N.C. lawmakers are in the thick of Capitol Hill budget showdown

Franco Ordonez,David Lightman

North Carolina congressmen are helping lead a pack of emboldened conservatives pushing Republican leadership toward a potential government shutdown over the 2010 health care law and, in the process, are driving a wedge between the GOP’s old and new guard.

Freshman Reps. Mark Meadows of Jackson County and Richard Hudson of Concord are part of a crew of young conservatives who compelled the House’s GOP leaders to set a vote Friday on legislation to defund Obamacare and keep the government running after the new fiscal year starts Oct. 1.

“It’s a huge victory for conservatives,” Hudson said. “This is what we’ve been asking for since July. We were finally able to bend the leadership in our direction.”

It was Meadows who instigated the push when he wrote a letter in July to House Speaker John Boehner, R-Ohio, and Majority Leader Eric Cantor, R-Va., pressing them to “defund one of the largest grievances in our time.”

Some 80 GOP colleagues signed on to the letter, which was adapted into legislation by Rep. Tom Graves of Georgia.

One of the early signers, Rep. George Holding of Raleigh, said Congress should use “every tool in the toolbox” to defund or delay the program.

“Obamacare is going to be a train wreck,” he said. “There is not a day that goes by that I don’t hear from multiple constituents who are already feeling the impacts of Obamacare.”

Other signers include Republican Reps. Howard Coble of Greensboro, Walter Jones of Farmville and Mick Mulvaney of Indian Land, S.C., Jeff Duncan of Laurens, S.C., and Joe Wilson of Springfield, S.C.

“There is an unrelenting resolve in terms of fighting this battle,” Meadows said.

Rep. Renee Ellmers of Dunn did not sign the letter, but Wednesday introduced legislation to defund Obamacare and replace it with another program that would allow the purchase of health insurance across state lines and allow small businesses to pool together to purchase insurance.

Rep. Robert Pittenger of Charlotte has co-sponsored several bills that would repeal and/or defund parts of Obamacare. In August, he said he supported defunding Obamacare but didn’t see it as politically feasible because of likely opposition in the Senate.

On Wednesday, Pittenger said he was supporting the Friday vote to defund Obamacare.

“Just listen to the American people. They have a lot of Democrats who are up for re-election who are going to have to be accountable back to their voters and tell them whether they’re for Obamacare or not.”

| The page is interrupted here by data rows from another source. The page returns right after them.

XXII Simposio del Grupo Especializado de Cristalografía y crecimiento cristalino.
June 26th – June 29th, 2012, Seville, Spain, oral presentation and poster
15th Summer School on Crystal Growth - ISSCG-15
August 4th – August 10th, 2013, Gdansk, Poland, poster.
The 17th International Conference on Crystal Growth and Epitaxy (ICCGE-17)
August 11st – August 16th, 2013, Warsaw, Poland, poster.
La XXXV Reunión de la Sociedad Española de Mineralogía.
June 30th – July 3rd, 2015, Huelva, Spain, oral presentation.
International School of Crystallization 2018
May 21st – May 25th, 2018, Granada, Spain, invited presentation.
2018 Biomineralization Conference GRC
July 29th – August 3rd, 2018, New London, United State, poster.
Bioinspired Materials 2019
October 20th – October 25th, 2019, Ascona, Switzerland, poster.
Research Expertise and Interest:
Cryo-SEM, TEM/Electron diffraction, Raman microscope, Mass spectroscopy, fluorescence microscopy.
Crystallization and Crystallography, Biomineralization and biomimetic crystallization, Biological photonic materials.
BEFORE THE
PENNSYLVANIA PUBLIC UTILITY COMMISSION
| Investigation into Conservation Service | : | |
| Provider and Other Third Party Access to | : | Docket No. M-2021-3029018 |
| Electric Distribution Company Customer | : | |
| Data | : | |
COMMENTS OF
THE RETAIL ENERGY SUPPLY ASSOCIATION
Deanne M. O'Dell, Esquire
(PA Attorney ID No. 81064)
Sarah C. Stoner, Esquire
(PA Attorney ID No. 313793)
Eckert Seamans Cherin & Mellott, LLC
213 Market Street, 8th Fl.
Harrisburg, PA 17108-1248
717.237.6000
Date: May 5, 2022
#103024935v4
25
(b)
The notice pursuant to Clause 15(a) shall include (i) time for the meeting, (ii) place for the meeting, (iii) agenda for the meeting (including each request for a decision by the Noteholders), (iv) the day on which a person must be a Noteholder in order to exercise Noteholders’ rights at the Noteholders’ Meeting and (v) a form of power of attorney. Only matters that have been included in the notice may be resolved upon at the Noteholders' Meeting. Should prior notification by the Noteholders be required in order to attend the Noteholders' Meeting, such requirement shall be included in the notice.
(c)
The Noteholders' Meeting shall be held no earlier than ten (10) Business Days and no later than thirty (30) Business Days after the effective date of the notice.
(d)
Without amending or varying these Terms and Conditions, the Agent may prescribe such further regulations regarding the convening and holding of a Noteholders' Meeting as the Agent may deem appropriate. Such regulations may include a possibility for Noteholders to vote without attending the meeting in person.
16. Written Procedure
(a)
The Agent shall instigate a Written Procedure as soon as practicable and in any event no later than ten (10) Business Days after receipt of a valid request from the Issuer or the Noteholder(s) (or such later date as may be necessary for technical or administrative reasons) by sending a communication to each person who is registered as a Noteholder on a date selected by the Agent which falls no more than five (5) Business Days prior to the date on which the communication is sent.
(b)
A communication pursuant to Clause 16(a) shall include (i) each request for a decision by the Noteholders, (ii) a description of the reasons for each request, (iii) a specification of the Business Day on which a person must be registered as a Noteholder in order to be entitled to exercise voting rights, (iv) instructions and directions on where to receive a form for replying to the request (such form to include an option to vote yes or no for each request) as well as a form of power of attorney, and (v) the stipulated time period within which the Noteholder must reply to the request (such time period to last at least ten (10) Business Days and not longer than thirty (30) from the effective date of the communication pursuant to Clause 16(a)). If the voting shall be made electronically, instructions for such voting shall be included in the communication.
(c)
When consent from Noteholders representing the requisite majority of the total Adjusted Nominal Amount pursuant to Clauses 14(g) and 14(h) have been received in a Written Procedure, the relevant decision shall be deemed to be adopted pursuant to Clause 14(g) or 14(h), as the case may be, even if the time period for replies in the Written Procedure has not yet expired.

On Thursday, Senate Majority Leader Harry Reid, D-Nev., called House Republicans “anarchists.” The Democrats’ Senate campaign committee launched a campaign, “GOP Shutdown Watch,” that intends to flood social media with news about Republican actions.

Many prominent Republicans – including, at one time, much of the party’s House leadership – have tried mightily to avoid such a vote.

They know that neither the Democratic-run Senate nor President Barack Obama will go along, setting the stage for a shutdown of most government services when the fiscal year ends Sept. 30. They read the polls that say Congress’ approval ratings remain dismal. And a CNN/ORC poll earlier this month found that half of Americans would blame Republicans for any shutdown, while one-third would blame Obama.

“Over the long term, this (split) is a really big deal,” said Stuart Rothenberg, a nonpartisan political analyst. “You not only have a formula for more gridlock, but for Democrats to run against Republicans as extremists.”

Conservatives groups have pressed hard for Friday’s vote. ForAmerica is threatening primaries against those who violate what they consider conservative orthodoxy. The Club for Growth issued a “key vote alert” Thursday that said a “yes” vote on the health care measure would look good on its annual congressional scorecard.

Last week, House Republican leaders wanted separate votes on a budget and on defunding the health care law. That way, the Senate could approve the budget but turn down the health care measure, and the government would keep running.

But Republican conservatives rebelled, and Boehner changed course.

On Tuesday, Hudson met with Cantor and Kevin McCarthy, the Majority Whip, in a private meeting that included Reps. Jim Jordan of Ohio and Luke Messer of Indiana. With less than two weeks until major parts of the health plan would be implemented, Hudson said they had to do something bold to force Democrats to the negotiating table.

“The battlefield is set and we have to fight now,” he told them.

Hudson and Meadows said that a government shutdown was not the goal and that their proposal allows funding for other parts of the government.

Meadows also noted it was just a few weeks ago that Obama was threatening to attack Syria, but that has not happened.

“Don’t ever underestimate the power of the voice of the people,” he said.